"""

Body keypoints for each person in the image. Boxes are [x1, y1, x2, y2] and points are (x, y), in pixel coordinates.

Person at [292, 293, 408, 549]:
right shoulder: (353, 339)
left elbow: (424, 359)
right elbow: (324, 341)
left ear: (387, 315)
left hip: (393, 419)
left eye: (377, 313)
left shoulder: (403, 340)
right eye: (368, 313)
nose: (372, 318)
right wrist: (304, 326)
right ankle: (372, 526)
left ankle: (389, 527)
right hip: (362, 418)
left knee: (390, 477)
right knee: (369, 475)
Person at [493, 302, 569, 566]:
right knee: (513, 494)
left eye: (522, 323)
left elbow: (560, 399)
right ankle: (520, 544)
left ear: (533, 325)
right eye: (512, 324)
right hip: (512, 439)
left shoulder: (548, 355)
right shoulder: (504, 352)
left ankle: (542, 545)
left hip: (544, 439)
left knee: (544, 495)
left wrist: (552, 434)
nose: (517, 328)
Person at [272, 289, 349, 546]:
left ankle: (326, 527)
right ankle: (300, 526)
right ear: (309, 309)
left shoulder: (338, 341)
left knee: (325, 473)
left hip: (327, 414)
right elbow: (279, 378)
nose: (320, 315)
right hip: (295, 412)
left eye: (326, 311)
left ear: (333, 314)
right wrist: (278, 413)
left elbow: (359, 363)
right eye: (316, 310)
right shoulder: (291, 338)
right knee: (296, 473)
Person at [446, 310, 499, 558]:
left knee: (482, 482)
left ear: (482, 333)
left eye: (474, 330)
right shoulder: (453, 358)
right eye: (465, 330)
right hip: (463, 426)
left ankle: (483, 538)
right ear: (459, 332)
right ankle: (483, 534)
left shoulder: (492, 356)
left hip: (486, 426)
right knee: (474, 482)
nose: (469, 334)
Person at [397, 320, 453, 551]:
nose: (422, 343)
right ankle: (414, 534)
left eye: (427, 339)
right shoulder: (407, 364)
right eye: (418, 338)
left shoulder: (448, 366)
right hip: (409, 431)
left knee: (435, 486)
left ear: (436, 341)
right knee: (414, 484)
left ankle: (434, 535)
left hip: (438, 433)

"""
"""

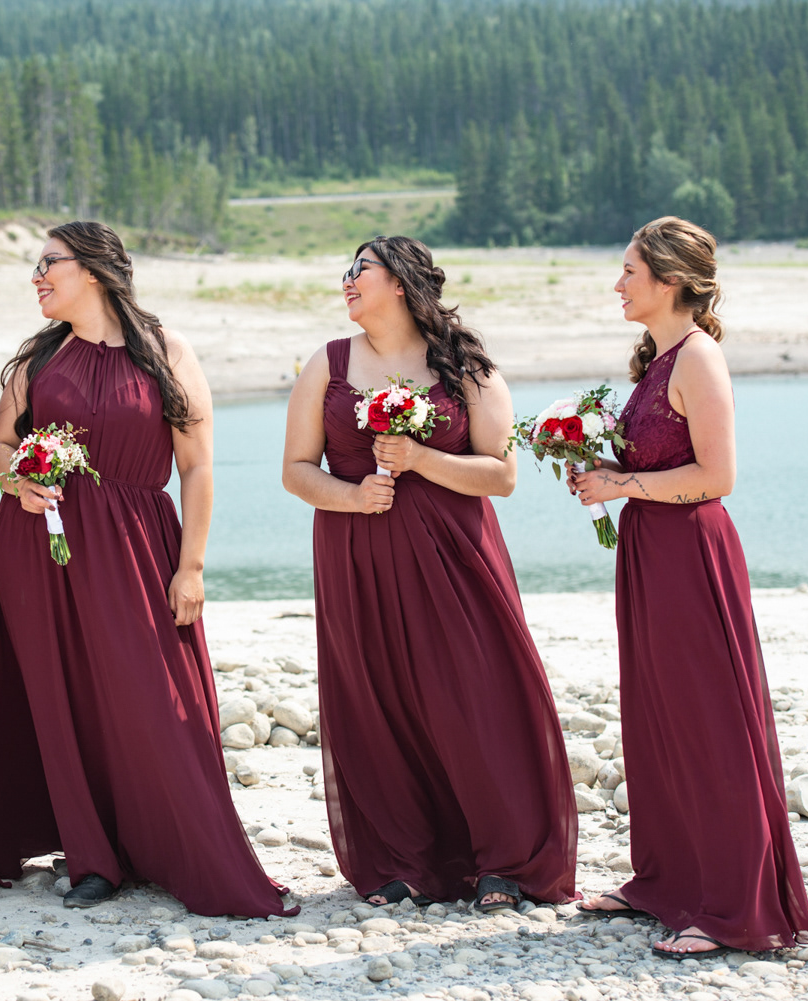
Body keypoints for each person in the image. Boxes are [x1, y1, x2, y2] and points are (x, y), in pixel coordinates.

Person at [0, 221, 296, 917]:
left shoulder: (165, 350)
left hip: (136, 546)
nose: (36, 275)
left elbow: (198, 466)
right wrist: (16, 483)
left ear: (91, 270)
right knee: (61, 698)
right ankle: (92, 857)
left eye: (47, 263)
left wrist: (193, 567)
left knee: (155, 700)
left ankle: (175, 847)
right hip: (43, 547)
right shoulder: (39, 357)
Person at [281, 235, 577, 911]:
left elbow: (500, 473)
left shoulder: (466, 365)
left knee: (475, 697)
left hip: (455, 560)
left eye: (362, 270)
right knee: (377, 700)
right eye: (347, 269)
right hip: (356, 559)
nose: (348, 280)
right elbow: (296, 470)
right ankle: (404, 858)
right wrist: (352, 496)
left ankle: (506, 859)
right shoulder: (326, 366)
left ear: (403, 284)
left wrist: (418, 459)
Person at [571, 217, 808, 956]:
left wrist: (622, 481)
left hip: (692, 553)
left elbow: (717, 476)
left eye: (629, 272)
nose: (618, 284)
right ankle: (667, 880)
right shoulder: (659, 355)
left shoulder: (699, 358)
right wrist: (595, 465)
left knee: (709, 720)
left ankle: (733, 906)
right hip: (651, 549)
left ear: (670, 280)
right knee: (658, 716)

"""
"""

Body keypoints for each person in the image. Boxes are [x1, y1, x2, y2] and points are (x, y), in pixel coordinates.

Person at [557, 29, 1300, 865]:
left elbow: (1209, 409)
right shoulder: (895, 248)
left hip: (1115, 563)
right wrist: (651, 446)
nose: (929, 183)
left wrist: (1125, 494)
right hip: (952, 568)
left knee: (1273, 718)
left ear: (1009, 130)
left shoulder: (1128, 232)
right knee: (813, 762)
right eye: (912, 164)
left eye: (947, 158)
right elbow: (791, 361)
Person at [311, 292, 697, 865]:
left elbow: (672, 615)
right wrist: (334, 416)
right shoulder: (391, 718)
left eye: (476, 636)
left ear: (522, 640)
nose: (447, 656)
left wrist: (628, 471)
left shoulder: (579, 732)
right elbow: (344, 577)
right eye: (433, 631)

"""

= ASSIGNMENT =
Set down, from the entries above, exactly the lines from the one with "right wrist: (595, 465)" up to and including the one with "right knee: (658, 716)", and no other lines.

= OUTPUT FOR THIS EXERCISE =
right wrist: (595, 465)
left knee: (709, 720)
left ankle: (733, 906)
right hip: (651, 549)
left ear: (670, 280)
right knee: (658, 716)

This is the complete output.